__Document excerpt__.

The Bulgarian section of E79 spans nearly 400 km from the North Bulgarian city of Vidin, connecting the Calafat–Vidin Bridge across the Danube River and straight southwards towards Bulgaria's capital Sofia. The road has a moderately good surface, it is constantly maintained and repaired and well signed with directing signs in Bulgarian and in English. Most of the way from Vidin to Botevgrad, the road is two-lane tarmac road following the natural relief of the landscape. There are sections where 3 lanes for overtaking slow-moving traffic are available. Rest stops and parking spots near the road are also available. The Bulgarian Traffic law prescribes a 50 km/h in most residential areas coinciding with the route of the road and not more than 90 km/h on the section of the road outside living areas. Currently the Vidin-Montana motorway and Montana-Botevgrad expressway are under construction with planned speed up to 120 km/h.

From Botevgrad to Sofia, E79 joins Hemus motorway (A2). At the Bulgarian capital Sofia it follows Sofia Northern Bypass motorway and then Sofia Ring Road. From Sofia all the way to the border with Greece, E79 joins Struma motorway (A3) with the exception of the Kresna Gorge pass, which still use the old 2-lane standard road. The Bulgarian Traffic law allows speeds up to 140 km/h on motorways unless otherwise stated.

There are no restrictions to trucks driving in the weekends (except when temps rise above 38 °C) so they pose additional road hazard particularly high when driving at night. Traffic is usually heavy on weekends and overtaking has to be done swiftly and without risk, minding the other participants in the traffic.

At night, motorcyclists are required (and that is strongly advisable for their own safety) to use high-visibility vests.

===Greece===

The E79 in Greece is about 110 km long, and currently runs from Promachonas in the north to Thessaloniki in the south, via Serres. In relation to the national road network, the E79 currently follows (in order, from north to south):

- The A25 motorway, from Promachonas to Lagkadas
- The A2 motorway, from Lagkadas to Efkarpia
- The EO2 road, from Efkarpia to Thessaloniki

The E79 runs concurrently with the E90 on the A2 segment: the E79 also connects with the Thessaloniki branch of the E75, at Plateia Dimokratias.

__Excerpted data__.
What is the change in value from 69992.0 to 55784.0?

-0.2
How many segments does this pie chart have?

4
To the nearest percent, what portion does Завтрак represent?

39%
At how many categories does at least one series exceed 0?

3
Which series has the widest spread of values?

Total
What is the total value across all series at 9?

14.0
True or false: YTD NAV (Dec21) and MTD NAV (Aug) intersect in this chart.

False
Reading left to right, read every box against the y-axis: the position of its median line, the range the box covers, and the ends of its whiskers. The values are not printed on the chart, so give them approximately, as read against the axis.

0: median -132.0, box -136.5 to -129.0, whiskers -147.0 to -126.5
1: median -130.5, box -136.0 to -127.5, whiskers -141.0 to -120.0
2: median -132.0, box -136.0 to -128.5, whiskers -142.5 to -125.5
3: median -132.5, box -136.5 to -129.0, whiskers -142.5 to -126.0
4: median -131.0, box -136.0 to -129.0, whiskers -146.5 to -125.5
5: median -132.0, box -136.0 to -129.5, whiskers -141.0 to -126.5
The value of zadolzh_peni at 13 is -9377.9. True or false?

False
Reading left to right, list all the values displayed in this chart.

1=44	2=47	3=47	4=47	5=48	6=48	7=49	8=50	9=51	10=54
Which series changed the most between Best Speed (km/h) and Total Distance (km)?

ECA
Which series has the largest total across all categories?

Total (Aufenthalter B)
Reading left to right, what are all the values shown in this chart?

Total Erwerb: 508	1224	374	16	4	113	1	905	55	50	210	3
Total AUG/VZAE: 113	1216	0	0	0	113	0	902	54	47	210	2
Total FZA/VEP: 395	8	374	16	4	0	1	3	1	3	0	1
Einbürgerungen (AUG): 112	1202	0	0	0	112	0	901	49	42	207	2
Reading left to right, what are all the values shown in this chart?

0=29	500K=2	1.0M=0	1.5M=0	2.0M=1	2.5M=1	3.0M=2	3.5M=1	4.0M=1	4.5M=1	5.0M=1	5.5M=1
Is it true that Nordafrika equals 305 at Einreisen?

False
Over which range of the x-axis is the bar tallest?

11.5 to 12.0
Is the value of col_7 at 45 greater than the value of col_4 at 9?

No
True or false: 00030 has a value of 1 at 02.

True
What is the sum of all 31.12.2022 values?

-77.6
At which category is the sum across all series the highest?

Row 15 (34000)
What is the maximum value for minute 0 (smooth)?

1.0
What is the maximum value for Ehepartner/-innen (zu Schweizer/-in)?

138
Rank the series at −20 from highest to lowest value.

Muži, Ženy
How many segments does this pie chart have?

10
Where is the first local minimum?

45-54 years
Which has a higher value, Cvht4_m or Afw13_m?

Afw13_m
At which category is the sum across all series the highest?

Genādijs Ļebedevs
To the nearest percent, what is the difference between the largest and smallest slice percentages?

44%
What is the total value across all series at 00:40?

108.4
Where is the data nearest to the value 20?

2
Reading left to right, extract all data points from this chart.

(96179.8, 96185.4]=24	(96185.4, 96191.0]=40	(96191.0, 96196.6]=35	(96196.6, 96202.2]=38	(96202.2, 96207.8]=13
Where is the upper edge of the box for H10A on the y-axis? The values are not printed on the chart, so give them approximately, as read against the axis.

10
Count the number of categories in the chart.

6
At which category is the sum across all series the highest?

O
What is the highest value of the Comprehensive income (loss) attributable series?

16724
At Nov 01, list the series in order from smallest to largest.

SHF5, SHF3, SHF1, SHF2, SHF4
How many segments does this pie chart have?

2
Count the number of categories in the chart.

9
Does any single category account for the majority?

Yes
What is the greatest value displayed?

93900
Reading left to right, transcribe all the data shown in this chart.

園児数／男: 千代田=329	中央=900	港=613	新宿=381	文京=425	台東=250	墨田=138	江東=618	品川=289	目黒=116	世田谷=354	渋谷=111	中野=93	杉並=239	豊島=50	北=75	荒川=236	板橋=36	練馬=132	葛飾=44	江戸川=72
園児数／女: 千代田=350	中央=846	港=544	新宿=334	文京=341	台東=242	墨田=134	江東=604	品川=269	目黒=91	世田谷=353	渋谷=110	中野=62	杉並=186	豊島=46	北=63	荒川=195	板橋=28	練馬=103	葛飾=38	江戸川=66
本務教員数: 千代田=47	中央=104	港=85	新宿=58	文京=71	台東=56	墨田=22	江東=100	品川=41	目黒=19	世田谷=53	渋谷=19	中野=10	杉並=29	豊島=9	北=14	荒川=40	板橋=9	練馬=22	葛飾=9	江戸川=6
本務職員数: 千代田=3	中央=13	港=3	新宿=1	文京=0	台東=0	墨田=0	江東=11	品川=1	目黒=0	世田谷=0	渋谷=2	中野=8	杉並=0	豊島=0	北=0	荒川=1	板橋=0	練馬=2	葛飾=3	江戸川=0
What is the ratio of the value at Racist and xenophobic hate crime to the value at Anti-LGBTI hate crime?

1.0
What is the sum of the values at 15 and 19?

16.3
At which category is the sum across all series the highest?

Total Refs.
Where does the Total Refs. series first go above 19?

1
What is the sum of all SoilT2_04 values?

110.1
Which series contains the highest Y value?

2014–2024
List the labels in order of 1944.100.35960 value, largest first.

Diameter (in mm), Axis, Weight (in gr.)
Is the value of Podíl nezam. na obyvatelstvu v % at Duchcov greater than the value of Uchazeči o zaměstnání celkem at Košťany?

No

__What you will do__.
Please quote the E79 text, starting with "From Botevgrad to" and going on through "unless otherwise stated.". The records stand apart from the E79 text.

__Result of the exercise__.
From Botevgrad to Sofia, E79 joins Hemus motorway (A2). At the Bulgarian capital Sofia it follows Sofia Northern Bypass motorway and then Sofia Ring Road. From Sofia all the way to the border with Greece, E79 joins Struma motorway (A3) with the exception of the Kresna Gorge pass, which still use the old 2-lane standard road. The Bulgarian Traffic law allows speeds up to 140 km/h on motorways unless otherwise stated.